— START OF Data lines —
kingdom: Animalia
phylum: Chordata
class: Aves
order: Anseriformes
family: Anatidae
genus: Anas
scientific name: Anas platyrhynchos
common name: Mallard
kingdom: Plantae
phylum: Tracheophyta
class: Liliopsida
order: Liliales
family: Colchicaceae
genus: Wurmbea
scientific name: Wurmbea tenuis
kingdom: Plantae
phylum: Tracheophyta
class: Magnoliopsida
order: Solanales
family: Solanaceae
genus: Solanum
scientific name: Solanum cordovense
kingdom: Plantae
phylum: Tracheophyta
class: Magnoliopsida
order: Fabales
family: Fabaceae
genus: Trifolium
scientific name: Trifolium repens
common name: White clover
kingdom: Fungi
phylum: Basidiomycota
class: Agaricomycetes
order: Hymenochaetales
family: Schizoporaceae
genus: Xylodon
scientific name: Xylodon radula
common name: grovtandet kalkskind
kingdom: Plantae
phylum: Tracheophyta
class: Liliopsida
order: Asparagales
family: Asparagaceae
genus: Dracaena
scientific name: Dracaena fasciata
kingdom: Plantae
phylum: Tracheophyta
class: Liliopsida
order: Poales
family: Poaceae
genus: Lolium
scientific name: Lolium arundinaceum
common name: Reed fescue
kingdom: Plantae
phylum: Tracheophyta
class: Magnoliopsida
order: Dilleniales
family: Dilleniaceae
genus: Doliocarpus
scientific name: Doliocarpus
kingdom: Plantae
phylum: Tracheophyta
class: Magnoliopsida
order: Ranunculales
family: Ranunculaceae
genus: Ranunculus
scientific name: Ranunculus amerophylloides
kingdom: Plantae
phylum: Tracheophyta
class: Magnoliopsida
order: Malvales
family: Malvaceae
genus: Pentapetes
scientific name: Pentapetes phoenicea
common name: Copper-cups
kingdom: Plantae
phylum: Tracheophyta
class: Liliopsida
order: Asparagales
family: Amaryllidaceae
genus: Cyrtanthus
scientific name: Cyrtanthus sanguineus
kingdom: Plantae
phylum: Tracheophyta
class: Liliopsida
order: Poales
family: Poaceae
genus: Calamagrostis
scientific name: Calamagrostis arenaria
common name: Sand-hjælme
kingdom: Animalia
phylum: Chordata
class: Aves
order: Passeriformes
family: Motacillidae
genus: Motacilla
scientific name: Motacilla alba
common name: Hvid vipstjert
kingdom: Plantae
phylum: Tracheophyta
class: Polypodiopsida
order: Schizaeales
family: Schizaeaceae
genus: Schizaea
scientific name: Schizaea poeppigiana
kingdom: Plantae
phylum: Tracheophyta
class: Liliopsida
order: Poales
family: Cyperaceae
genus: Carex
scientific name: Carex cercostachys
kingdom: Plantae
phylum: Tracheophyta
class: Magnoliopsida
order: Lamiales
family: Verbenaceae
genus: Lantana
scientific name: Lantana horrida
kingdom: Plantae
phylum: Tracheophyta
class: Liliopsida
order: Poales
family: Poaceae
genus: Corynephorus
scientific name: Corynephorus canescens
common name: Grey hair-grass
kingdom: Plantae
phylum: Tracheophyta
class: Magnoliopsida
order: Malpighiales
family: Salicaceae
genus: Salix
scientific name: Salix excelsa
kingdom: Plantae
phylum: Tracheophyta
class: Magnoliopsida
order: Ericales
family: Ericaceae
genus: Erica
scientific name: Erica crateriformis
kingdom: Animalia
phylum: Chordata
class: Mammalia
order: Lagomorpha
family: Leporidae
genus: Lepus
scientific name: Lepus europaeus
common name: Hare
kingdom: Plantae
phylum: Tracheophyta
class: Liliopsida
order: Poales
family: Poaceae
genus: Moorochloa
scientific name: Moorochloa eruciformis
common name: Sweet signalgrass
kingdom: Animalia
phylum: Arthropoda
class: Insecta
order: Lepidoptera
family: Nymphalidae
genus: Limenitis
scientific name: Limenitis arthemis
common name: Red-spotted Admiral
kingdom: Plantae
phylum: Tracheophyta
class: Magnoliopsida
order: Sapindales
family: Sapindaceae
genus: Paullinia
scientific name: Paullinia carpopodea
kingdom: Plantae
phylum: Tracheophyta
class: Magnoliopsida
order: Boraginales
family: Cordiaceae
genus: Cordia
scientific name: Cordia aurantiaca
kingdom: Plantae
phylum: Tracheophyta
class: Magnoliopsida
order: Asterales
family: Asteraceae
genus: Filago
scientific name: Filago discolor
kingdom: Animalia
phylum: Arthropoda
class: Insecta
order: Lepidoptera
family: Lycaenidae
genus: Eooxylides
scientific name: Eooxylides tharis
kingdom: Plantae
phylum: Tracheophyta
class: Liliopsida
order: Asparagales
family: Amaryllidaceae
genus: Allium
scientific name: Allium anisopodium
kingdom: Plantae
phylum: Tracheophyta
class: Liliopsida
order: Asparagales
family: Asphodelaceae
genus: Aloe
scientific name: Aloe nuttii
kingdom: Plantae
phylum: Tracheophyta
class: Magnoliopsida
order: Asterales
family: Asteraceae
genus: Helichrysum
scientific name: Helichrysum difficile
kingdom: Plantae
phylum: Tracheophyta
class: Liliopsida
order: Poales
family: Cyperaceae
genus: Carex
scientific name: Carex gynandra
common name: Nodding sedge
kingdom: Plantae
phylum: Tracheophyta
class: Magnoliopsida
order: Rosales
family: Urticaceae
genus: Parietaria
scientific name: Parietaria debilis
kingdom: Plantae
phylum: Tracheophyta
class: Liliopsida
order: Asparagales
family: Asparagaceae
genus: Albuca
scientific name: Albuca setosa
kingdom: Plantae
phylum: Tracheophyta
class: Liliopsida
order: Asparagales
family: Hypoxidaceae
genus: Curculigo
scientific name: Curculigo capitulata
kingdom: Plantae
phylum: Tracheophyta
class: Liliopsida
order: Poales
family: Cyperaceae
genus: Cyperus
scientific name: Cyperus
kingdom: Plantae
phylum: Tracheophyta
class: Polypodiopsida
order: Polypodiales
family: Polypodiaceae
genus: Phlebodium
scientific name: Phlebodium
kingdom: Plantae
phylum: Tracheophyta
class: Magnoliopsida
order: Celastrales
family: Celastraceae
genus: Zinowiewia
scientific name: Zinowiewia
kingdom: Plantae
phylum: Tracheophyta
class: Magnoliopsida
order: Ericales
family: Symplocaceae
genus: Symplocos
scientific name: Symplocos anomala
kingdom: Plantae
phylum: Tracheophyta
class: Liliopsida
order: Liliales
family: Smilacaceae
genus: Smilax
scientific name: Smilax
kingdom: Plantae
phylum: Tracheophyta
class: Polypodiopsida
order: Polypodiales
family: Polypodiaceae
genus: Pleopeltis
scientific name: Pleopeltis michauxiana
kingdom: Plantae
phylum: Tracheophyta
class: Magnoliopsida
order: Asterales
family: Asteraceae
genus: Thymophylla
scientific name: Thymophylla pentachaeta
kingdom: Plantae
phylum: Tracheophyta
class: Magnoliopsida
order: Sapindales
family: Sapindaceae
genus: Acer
— END OF Data lines —
_What the task asks_
Print every line of the listing above with no changes.

_Output of the exercise_
kingdom: Animalia
phylum: Chordata
class: Aves
order: Anseriformes
family: Anatidae
genus: Anas
scientific name: Anas platyrhynchos
common name: Mallard
kingdom: Plantae
phylum: Tracheophyta
class: Liliopsida
order: Liliales
family: Colchicaceae
genus: Wurmbea
scientific name: Wurmbea tenuis
kingdom: Plantae
phylum: Tracheophyta
class: Magnoliopsida
order: Solanales
family: Solanaceae
genus: Solanum
scientific name: Solanum cordovense
kingdom: Plantae
phylum: Tracheophyta
class: Magnoliopsida
order: Fabales
family: Fabaceae
genus: Trifolium
scientific name: Trifolium repens
common name: White clover
kingdom: Fungi
phylum: Basidiomycota
class: Agaricomycetes
order: Hymenochaetales
family: Schizoporaceae
genus: Xylodon
scientific name: Xylodon radula
common name: grovtandet kalkskind
kingdom: Plantae
phylum: Tracheophyta
class: Liliopsida
order: Asparagales
family: Asparagaceae
genus: Dracaena
scientific name: Dracaena fasciata
kingdom: Plantae
phylum: Tracheophyta
class: Liliopsida
order: Poales
family: Poaceae
genus: Lolium
scientific name: Lolium arundinaceum
common name: Reed fescue
kingdom: Plantae
phylum: Tracheophyta
class: Magnoliopsida
order: Dilleniales
family: Dilleniaceae
genus: Doliocarpus
scientific name: Doliocarpus
kingdom: Plantae
phylum: Tracheophyta
class: Magnoliopsida
order: Ranunculales
family: Ranunculaceae
genus: Ranunculus
scientific name: Ranunculus amerophylloides
kingdom: Plantae
phylum: Tracheophyta
class: Magnoliopsida
order: Malvales
family: Malvaceae
genus: Pentapetes
scientific name: Pentapetes phoenicea
common name: Copper-cups
kingdom: Plantae
phylum: Tracheophyta
class: Liliopsida
order: Asparagales
family: Amaryllidaceae
genus: Cyrtanthus
scientific name: Cyrtanthus sanguineus
kingdom: Plantae
phylum: Tracheophyta
class: Liliopsida
order: Poales
family: Poaceae
genus: Calamagrostis
scientific name: Calamagrostis arenaria
common name: Sand-hjælme
kingdom: Animalia
phylum: Chordata
class: Aves
order: Passeriformes
family: Motacillidae
genus: Motacilla
scientific name: Motacilla alba
common name: Hvid vipstjert
kingdom: Plantae
phylum: Tracheophyta
class: Polypodiopsida
order: Schizaeales
family: Schizaeaceae
genus: Schizaea
scientific name: Schizaea poeppigiana
kingdom: Plantae
phylum: Tracheophyta
class: Liliopsida
order: Poales
family: Cyperaceae
genus: Carex
scientific name: Carex cercostachys
kingdom: Plantae
phylum: Tracheophyta
class: Magnoliopsida
order: Lamiales
family: Verbenaceae
genus: Lantana
scientific name: Lantana horrida
kingdom: Plantae
phylum: Tracheophyta
class: Liliopsida
order: Poales
family: Poaceae
genus: Corynephorus
scientific name: Corynephorus canescens
common name: Grey hair-grass
kingdom: Plantae
phylum: Tracheophyta
class: Magnoliopsida
order: Malpighiales
family: Salicaceae
genus: Salix
scientific name: Salix excelsa
kingdom: Plantae
phylum: Tracheophyta
class: Magnoliopsida
order: Ericales
family: Ericaceae
genus: Erica
scientific name: Erica crateriformis
kingdom: Animalia
phylum: Chordata
class: Mammalia
order: Lagomorpha
family: Leporidae
genus: Lepus
scientific name: Lepus europaeus
common name: Hare
kingdom: Plantae
phylum: Tracheophyta
class: Liliopsida
order: Poales
family: Poaceae
genus: Moorochloa
scientific name: Moorochloa eruciformis
common name: Sweet signalgrass
kingdom: Animalia
phylum: Arthropoda
class: Insecta
order: Lepidoptera
family: Nymphalidae
genus: Limenitis
scientific name: Limenitis arthemis
common name: Red-spotted Admiral
kingdom: Plantae
phylum: Tracheophyta
class: Magnoliopsida
order: Sapindales
family: Sapindaceae
genus: Paullinia
scientific name: Paullinia carpopodea
kingdom: Plantae
phylum: Tracheophyta
class: Magnoliopsida
order: Boraginales
family: Cordiaceae
genus: Cordia
scientific name: Cordia aurantiaca
kingdom: Plantae
phylum: Tracheophyta
class: Magnoliopsida
order: Asterales
family: Asteraceae
genus: Filago
scientific name: Filago discolor
kingdom: Animalia
phylum: Arthropoda
class: Insecta
order: Lepidoptera
family: Lycaenidae
genus: Eooxylides
scientific name: Eooxylides tharis
kingdom: Plantae
phylum: Tracheophyta
class: Liliopsida
order: Asparagales
family: Amaryllidaceae
genus: Allium
scientific name: Allium anisopodium
kingdom: Plantae
phylum: Tracheophyta
class: Liliopsida
order: Asparagales
family: Asphodelaceae
genus: Aloe
scientific name: Aloe nuttii
kingdom: Plantae
phylum: Tracheophyta
class: Magnoliopsida
order: Asterales
family: Asteraceae
genus: Helichrysum
scientific name: Helichrysum difficile
kingdom: Plantae
phylum: Tracheophyta
class: Liliopsida
order: Poales
family: Cyperaceae
genus: Carex
scientific name: Carex gynandra
common name: Nodding sedge
kingdom: Plantae
phylum: Tracheophyta
class: Magnoliopsida
order: Rosales
family: Urticaceae
genus: Parietaria
scientific name: Parietaria debilis
kingdom: Plantae
phylum: Tracheophyta
class: Liliopsida
order: Asparagales
family: Asparagaceae
genus: Albuca
scientific name: Albuca setosa
kingdom: Plantae
phylum: Tracheophyta
class: Liliopsida
order: Asparagales
family: Hypoxidaceae
genus: Curculigo
scientific name: Curculigo capitulata
kingdom: Plantae
phylum: Tracheophyta
class: Liliopsida
order: Poales
family: Cyperaceae
genus: Cyperus
scientific name: Cyperus
kingdom: Plantae
phylum: Tracheophyta
class: Polypodiopsida
order: Polypodiales
family: Polypodiaceae
genus: Phlebodium
scientific name: Phlebodium
kingdom: Plantae
phylum: Tracheophyta
class: Magnoliopsida
order: Celastrales
family: Celastraceae
genus: Zinowiewia
scientific name: Zinowiewia
kingdom: Plantae
phylum: Tracheophyta
class: Magnoliopsida
order: Ericales
family: Symplocaceae
genus: Symplocos
scientific name: Symplocos anomala
kingdom: Plantae
phylum: Tracheophyta
class: Liliopsida
order: Liliales
family: Smilacaceae
genus: Smilax
scientific name: Smilax
kingdom: Plantae
phylum: Tracheophyta
class: Polypodiopsida
order: Polypodiales
family: Polypodiaceae
genus: Pleopeltis
scientific name: Pleopeltis michauxiana
kingdom: Plantae
phylum: Tracheophyta
class: Magnoliopsida
order: Asterales
family: Asteraceae
genus: Thymophylla
scientific name: Thymophylla pentachaeta
kingdom: Plantae
phylum: Tracheophyta
class: Magnoliopsida
order: Sapindales
family: Sapindaceae
genus: Acer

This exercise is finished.